LTDM80J Episode 02:
Brindisi to Mumbai (Via Suez, Aden)

Our journey continues and we are heading south east, from Brindisi to Bombay. As we have already mentioned, our story unfolds in 1872. A very important geographical breakthrough of the time, the opening of the Suez Canal happen just 3 years before the publishing of the book. Thus it inspired Jules Verne, as such a long travel was possible in a very short time. To celebrate the opening of the Suez Canal, Isma'il Pasha, Khedive of Egypt, commissioned Verdi to write the opera Aida to celebrate the opening of the Khedivial Opera House. Eventually Verdi's Rigoletto was performed instead, and Aida premiered in Cairo in 1871.

— Sailed on the Mongolia, Saturday, at 5 P.M.

— The steamer Mongolia, belonging to the Peninsula and Oriental Company, built of iron, of two thousand eight hundred tons burden, and five hundred horse-power, was due at eleven o'clock A.M. on Wednesday, the 9th of October, at Suez. The Mongolia plied regularly between Brindisi and Bombay via the Suez Canal, and was one of the fastest steamers belonging to the company, always making more than ten knots an hour between Brindisi and Suez, and nine and a half between Suez and Bombay.
— Reached Suez, Wednesday, October 9th, at 11 A.M.

— The weather was clear, and slightly chilly. The minarets of the town loomed above the houses in the pale rays of the sun.
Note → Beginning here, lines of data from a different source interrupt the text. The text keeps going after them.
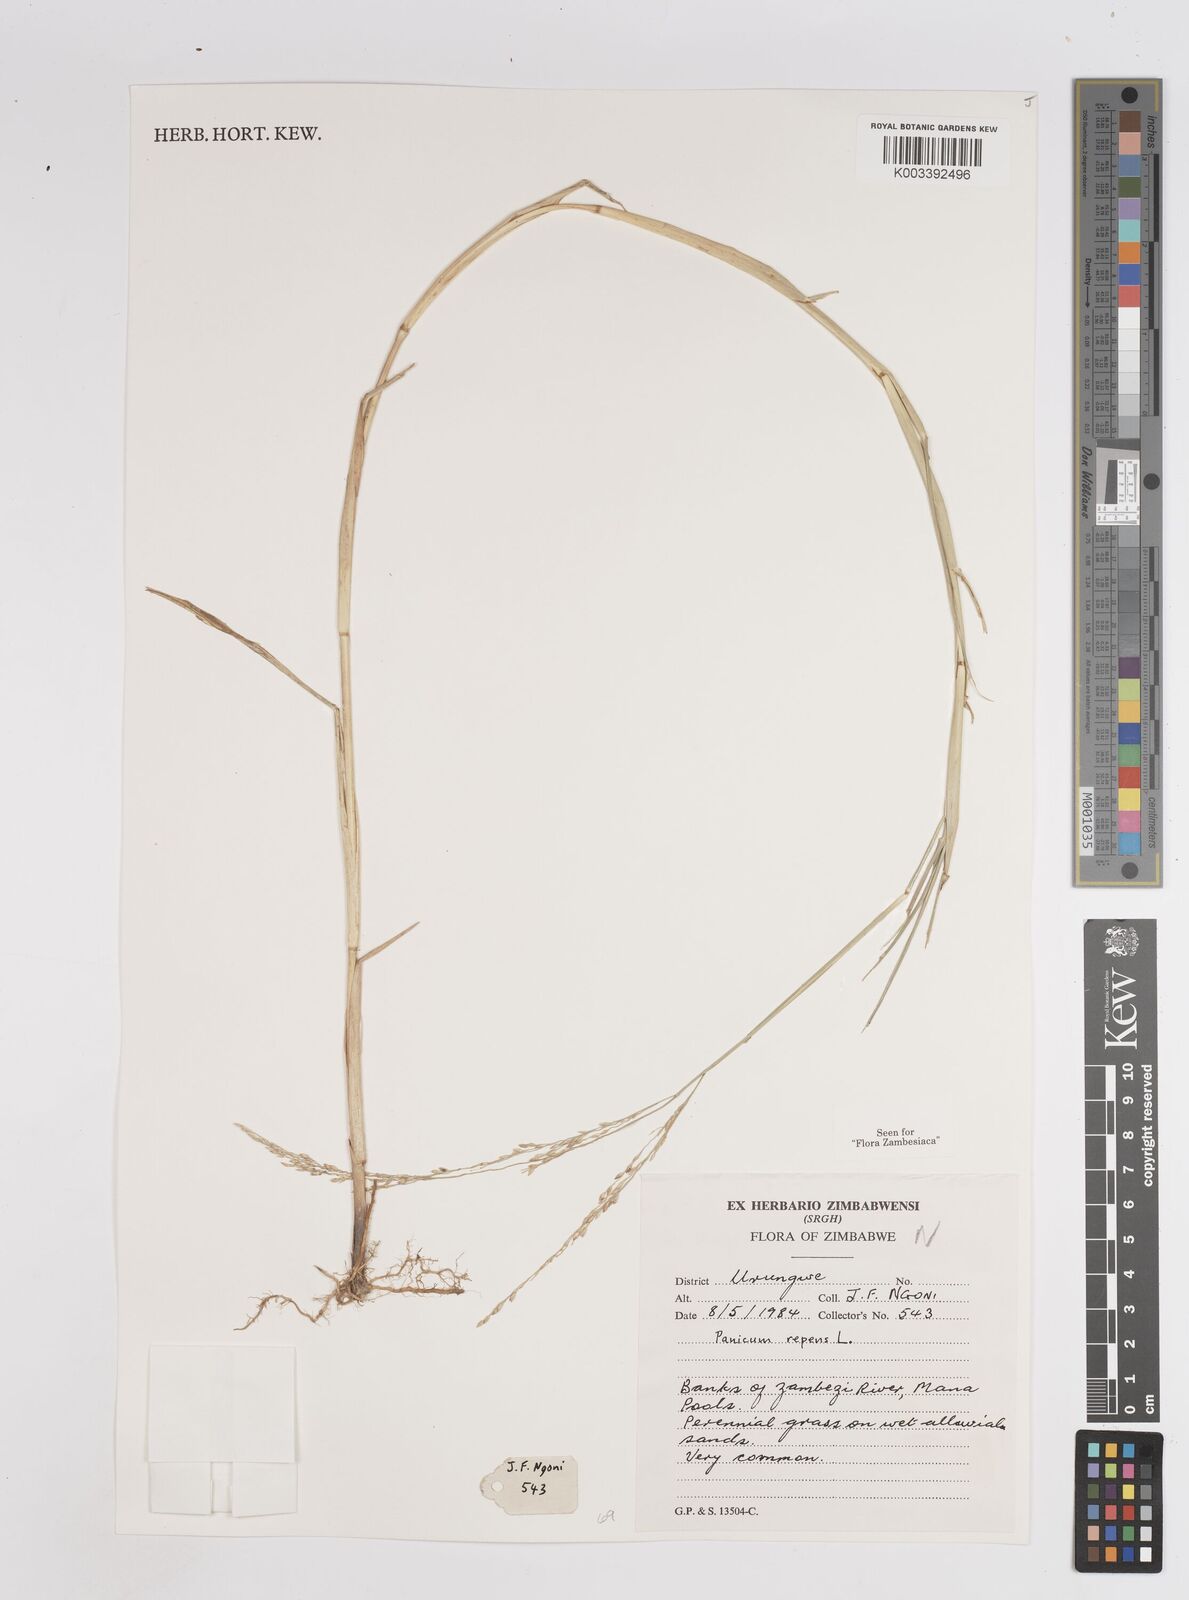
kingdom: Plantae
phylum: Tracheophyta
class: Liliopsida
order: Poales
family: Poaceae
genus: Panicum
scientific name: Panicum repens
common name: Torpedo grass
A jetty pier, some two thousand yards long, extended into the roadstead. A number of fishing smacks and coasting boats, some retaining the fantastic fashion of ancient galleys, were discernible on the Red Sea.— The noble steamer rode out at full steam upon the waters of the Red Sea.

— And the hours were whiled away, when the sea was tranquil,with music, dancing,and games.

— But the Red Sea is full of caprice, and, as its gulfs are long and narrow, too often boisterous. When the wind came from the African or Asian coast, the Mongolia, with her long hull, rolled fearfully. Then the ladies speedily disappeared below; the pianos were silent; singing and dancing suddenly ceased. Yet the good ship ploughed straight on, unretarded by wind or wave, towards the narrows of Bab-el-Mandeb.
— What was Phileas Fogg doing all this time? It might be thought that, in his anxiety, he would be constantly watching the changes of the wind , the disorderly raging of the billows, — every chance, in short, which might force the Mongolia to slacken her speed, and thus interrupt his journey. But if he thought of these possibilities, he did not betray the fact by any outward sign. He passed through the memorable scenes of the Red Sea with cold indifference ; did not care to recognize the historic towns and villages which, along its borders, raised their picturesque outlines against the sky;

— The following night they passed through the Strait of Bab-el-Mandeb, which means in Arabic “The Bridge of Tears," and the next day they put in at Steamer Point, northwest of Aden harbor, to take on coal.

— On Sunday, October 20th, towards noon, they came in sight of the Indian coast.